Nama:Wirda Tsaniya Sahla
Kelas:XI-7
Rumah yang Selalu Ada
Aku duduk di beranda rumah, menatap senja yang mulai mengubah langit menjadi merah jingga. Angin sore yang sejuk membawa kenangan tentang rumah ini, tempat aku dibesarkan. Rumah yang tak besar, namun selalu penuh dengan tawa, cerita, dan cinta. Di sinilah aku belajar tentang arti keluarga—bukan hanya sebagai tempat tinggal, tetapi juga sebagai sumber kekuatan dan kedamaian.
Ayahku adalah sosok yang selalu bekerja keras, tidak banyak bicara, tapi setiap detik yang dia habiskan di rumah adalah untuk keluarga. Ibu, dengan senyum yang tak pernah pudar, selalu bisa membuat kami merasa tenang meski dunia di luar kadang terasa kacau. Mereka berdua adalah dua sisi yang saling melengkapi, menciptakan rumah yang hangat dan penuh kasih.
Aku teringat masa kecil, ketika setiap pagi sebelum sekolah, ibu selalu menyiapkan sarapan di meja makan. Ayah biasanya sudah pergi bekerja lebih awal, namun aku bisa mendengar suaranya dari ruang tamu, menyemangati kami untuk menjalani hari dengan baik. Tidak ada hari yang terasa sunyi di rumah ini, selalu ada suara yang menyambut kami, baik itu suara ibu yang mengingatkan untuk makan, atau ayah yang memberikan nasihat sederhana.
Namun, seperti halnya banyak keluarga, kami pun menghadapi ujian. Ketika aku duduk di bangku SMA, ayah terpaksa mengambil keputusan besar untuk pindah ke kota lain demi pekerjaan yang lebih baik. Aku dan ibu harus tinggal di rumah ini, menunggu kabar dari ayah yang kini sering pergi selama berbulan-bulan.
Hari-hari tanpa ayah terasa panjang.
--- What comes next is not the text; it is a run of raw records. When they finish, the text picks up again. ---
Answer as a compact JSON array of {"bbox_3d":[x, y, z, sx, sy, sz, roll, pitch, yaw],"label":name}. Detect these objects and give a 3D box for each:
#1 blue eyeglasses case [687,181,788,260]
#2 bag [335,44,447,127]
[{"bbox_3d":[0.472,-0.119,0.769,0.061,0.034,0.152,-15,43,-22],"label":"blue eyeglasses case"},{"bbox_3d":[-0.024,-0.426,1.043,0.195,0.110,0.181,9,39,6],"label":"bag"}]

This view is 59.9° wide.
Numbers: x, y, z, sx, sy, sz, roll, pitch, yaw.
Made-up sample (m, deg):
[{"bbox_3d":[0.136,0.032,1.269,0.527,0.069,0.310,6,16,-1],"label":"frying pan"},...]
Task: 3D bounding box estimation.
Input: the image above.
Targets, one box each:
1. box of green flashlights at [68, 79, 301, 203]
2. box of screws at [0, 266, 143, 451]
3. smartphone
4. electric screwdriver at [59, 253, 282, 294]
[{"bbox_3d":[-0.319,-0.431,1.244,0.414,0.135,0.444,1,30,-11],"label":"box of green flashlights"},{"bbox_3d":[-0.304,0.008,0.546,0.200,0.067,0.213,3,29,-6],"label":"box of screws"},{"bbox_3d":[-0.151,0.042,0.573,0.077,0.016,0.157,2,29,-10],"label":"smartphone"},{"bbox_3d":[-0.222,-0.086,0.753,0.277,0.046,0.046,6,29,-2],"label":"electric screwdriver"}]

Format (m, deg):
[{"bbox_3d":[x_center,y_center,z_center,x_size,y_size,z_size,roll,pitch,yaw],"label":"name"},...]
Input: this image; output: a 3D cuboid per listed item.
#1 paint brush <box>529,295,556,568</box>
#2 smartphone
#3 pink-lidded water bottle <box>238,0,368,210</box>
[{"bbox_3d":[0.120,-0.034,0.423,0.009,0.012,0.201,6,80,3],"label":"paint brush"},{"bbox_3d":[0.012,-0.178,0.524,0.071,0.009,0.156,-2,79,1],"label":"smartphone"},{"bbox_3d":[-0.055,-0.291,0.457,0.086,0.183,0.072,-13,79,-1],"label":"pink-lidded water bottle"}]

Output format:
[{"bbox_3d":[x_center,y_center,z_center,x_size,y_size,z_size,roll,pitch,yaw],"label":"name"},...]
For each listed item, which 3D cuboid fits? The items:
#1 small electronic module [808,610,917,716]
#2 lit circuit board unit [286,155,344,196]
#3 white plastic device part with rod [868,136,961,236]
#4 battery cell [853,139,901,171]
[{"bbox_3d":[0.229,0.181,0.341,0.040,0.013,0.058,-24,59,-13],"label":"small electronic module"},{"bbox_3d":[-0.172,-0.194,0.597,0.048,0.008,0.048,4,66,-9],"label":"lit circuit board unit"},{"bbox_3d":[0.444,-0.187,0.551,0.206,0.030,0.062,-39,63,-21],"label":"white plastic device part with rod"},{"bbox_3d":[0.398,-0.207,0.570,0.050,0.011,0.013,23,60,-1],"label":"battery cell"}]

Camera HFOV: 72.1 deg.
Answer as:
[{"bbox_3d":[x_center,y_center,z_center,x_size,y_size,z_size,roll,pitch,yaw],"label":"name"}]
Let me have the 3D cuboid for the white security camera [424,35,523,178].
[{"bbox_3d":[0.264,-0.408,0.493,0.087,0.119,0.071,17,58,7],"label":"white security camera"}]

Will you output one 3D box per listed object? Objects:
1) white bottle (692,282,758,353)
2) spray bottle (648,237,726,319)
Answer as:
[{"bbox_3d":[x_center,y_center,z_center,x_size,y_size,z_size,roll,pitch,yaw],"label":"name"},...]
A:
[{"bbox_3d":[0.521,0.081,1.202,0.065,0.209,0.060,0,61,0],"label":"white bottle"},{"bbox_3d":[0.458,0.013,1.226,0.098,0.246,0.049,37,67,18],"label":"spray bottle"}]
Aku merasakan betapa besar peranannya dalam kehidupan kami. Ibu mencoba untuk tetap kuat, namun aku tahu dia pun merindukan keberadaan ayah. Terkadang, malam-malam kami terasa lebih sepi, dan aku bisa mendengar ibu terbangun dari tidurnya, berjalan ke jendela untuk melihat apakah ada kabar dari ayah.
Waktu berlalu, dan meskipun banyak hal berubah, satu hal tetap sama: keluarga kami tetap bersama. Ayah akhirnya kembali setelah beberapa tahun bekerja di kota, dan meskipun kehadirannya tidak bisa mengembalikan waktu yang hilang, kami tahu bahwa ikatan kami tak akan pernah terputus.
Suatu sore, setelah banyak peristiwa yang kami lalui, aku duduk bersama ibu di meja makan. "Aku sering berpikir, Bu," kataku pelan, "apa yang sebenarnya membuat rumah ini terasa selalu ada, bahkan ketika ayah jauh, bahkan ketika aku mulai dewasa dan sering berada di luar."
Ibu tersenyum, lalu menjawab dengan suara lembut, "Rumah itu bukan hanya tentang tempat kita tinggal, Nak. Rumah adalah tempat di mana hati kita selalu merasa aman, di mana kita bisa menjadi diri sendiri. Keluarga, meski terpisah atau berada jauh, selalu menjadi tempat kembali."
Aku mengangguk, merasakan hangatnya kata-kata ibu. Kini aku mengerti, bahwa keluarga bukanlah tentang kedekatan fisik semata. Keluarga adalah ikatan hati yang tak terlihat, namun selalu ada, bahkan saat kita merasa sendirian. Di rumah ini, aku belajar bahwa apapun yang terjadi, rumah dan keluarga akan selalu menjadi tempat yang paling aman untuk kembali.
Dan senja itu, saat aku menatap langit yang berubah menjadi gelap, aku tahu bahwa keluarga kami, meski terkadang diuji oleh jarak dan waktu, selalu ada—seperti rumah yang tak pernah benar-benar pergi.